▸ **Your objective**
Using the data below, repeat all of it precisely.

---------- Source data ----------

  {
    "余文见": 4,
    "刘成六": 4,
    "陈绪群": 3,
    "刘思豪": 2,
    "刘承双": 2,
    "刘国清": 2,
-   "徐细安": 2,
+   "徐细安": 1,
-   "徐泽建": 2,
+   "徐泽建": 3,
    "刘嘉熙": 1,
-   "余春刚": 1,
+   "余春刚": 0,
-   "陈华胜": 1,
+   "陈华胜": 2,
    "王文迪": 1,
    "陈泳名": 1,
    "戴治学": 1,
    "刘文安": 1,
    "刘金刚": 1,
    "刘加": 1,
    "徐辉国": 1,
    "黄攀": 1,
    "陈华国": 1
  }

----------

▸ **Task answer**
  {
    "余文见": 4,
    "刘成六": 4,
    "陈绪群": 3,
    "刘思豪": 2,
    "刘承双": 2,
    "刘国清": 2,
-   "徐细安": 2,
+   "徐细安": 1,
-   "徐泽建": 2,
+   "徐泽建": 3,
    "刘嘉熙": 1,
-   "余春刚": 1,
+   "余春刚": 0,
-   "陈华胜": 1,
+   "陈华胜": 2,
    "王文迪": 1,
    "陈泳名": 1,
    "戴治学": 1,
    "刘文安": 1,
    "刘金刚": 1,
    "刘加": 1,
    "徐辉国": 1,
    "黄攀": 1,
    "陈华国": 1
  }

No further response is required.